Items listed in a dataset:
------------------------------------------------

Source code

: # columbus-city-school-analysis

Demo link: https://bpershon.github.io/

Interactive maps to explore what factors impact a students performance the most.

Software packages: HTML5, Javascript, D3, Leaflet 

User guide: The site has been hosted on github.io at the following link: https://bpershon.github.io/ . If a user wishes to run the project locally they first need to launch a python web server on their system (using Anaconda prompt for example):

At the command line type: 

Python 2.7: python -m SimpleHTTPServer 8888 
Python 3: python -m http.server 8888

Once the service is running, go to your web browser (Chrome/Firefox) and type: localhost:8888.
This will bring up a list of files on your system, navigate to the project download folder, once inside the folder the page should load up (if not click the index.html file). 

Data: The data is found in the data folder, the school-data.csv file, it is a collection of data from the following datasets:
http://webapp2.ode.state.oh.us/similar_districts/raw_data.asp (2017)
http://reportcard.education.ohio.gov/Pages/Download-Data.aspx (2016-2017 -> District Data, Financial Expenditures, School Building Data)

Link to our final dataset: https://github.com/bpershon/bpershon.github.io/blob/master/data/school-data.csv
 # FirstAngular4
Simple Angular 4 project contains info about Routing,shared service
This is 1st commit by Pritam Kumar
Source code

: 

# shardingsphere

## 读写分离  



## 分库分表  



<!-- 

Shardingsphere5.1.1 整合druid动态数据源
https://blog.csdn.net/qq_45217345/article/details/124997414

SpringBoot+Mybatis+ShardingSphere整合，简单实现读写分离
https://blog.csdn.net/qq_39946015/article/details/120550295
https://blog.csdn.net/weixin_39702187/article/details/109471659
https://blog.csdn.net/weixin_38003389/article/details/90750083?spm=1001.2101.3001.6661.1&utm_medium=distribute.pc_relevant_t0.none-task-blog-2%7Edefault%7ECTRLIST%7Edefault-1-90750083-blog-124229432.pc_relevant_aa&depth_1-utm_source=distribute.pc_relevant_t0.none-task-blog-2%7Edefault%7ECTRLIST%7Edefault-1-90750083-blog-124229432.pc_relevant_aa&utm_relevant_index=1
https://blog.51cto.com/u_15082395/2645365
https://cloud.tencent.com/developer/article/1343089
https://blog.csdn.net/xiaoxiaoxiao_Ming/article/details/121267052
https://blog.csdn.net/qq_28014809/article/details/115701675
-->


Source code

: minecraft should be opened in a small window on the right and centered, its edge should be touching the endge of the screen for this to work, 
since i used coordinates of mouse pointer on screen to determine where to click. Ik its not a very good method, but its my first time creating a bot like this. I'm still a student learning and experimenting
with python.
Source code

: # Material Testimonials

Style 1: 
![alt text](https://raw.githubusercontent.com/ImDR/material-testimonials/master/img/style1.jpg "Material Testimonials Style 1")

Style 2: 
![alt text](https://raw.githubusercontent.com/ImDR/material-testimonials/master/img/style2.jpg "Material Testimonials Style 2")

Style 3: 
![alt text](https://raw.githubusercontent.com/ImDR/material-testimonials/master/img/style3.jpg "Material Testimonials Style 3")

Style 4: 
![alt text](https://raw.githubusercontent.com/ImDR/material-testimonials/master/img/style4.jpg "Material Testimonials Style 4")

------------------------------------------------

JOB ▸
Every word of the data above should be given again, exactly as it stands.

TASK RESULT ▸
Source code

: # columbus-city-school-analysis

Demo link: https://bpershon.github.io/

Interactive maps to explore what factors impact a students performance the most.

Software packages: HTML5, Javascript, D3, Leaflet 

User guide: The site has been hosted on github.io at the following link: https://bpershon.github.io/ . If a user wishes to run the project locally they first need to launch a python web server on their system (using Anaconda prompt for example):

At the command line type: 

Python 2.7: python -m SimpleHTTPServer 8888 
Python 3: python -m http.server 8888

Once the service is running, go to your web browser (Chrome/Firefox) and type: localhost:8888.
This will bring up a list of files on your system, navigate to the project download folder, once inside the folder the page should load up (if not click the index.html file). 

Data: The data is found in the data folder, the school-data.csv file, it is a collection of data from the following datasets:
http://webapp2.ode.state.oh.us/similar_districts/raw_data.asp (2017)
http://reportcard.education.ohio.gov/Pages/Download-Data.aspx (2016-2017 -> District Data, Financial Expenditures, School Building Data)

Link to our final dataset: https://github.com/bpershon/bpershon.github.io/blob/master/data/school-data.csv
 # FirstAngular4
Simple Angular 4 project contains info about Routing,shared service
This is 1st commit by Pritam Kumar
Source code

: 

# shardingsphere

## 读写分离  



## 分库分表  



<!-- 

Shardingsphere5.1.1 整合druid动态数据源
https://blog.csdn.net/qq_45217345/article/details/124997414

SpringBoot+Mybatis+ShardingSphere整合，简单实现读写分离
https://blog.csdn.net/qq_39946015/article/details/120550295
https://blog.csdn.net/weixin_39702187/article/details/109471659
https://blog.csdn.net/weixin_38003389/article/details/90750083?spm=1001.2101.3001.6661.1&utm_medium=distribute.pc_relevant_t0.none-task-blog-2%7Edefault%7ECTRLIST%7Edefault-1-90750083-blog-124229432.pc_relevant_aa&depth_1-utm_source=distribute.pc_relevant_t0.none-task-blog-2%7Edefault%7ECTRLIST%7Edefault-1-90750083-blog-124229432.pc_relevant_aa&utm_relevant_index=1
https://blog.51cto.com/u_15082395/2645365
https://cloud.tencent.com/developer/article/1343089
https://blog.csdn.net/xiaoxiaoxiao_Ming/article/details/121267052
https://blog.csdn.net/qq_28014809/article/details/115701675
-->


Source code

: minecraft should be opened in a small window on the right and centered, its edge should be touching the endge of the screen for this to work, 
since i used coordinates of mouse pointer on screen to determine where to click. Ik its not a very good method, but its my first time creating a bot like this. I'm still a student learning and experimenting
with python.
Source code

: # Material Testimonials

Style 1: 
![alt text](https://raw.githubusercontent.com/ImDR/material-testimonials/master/img/style1.jpg "Material Testimonials Style 1")

Style 2: 
![alt text](https://raw.githubusercontent.com/ImDR/material-testimonials/master/img/style2.jpg "Material Testimonials Style 2")

Style 3: 
![alt text](https://raw.githubusercontent.com/ImDR/material-testimonials/master/img/style3.jpg "Material Testimonials Style 3")

Style 4: 
![alt text](https://raw.githubusercontent.com/ImDR/material-testimonials/master/img/style4.jpg "Material Testimonials Style 4")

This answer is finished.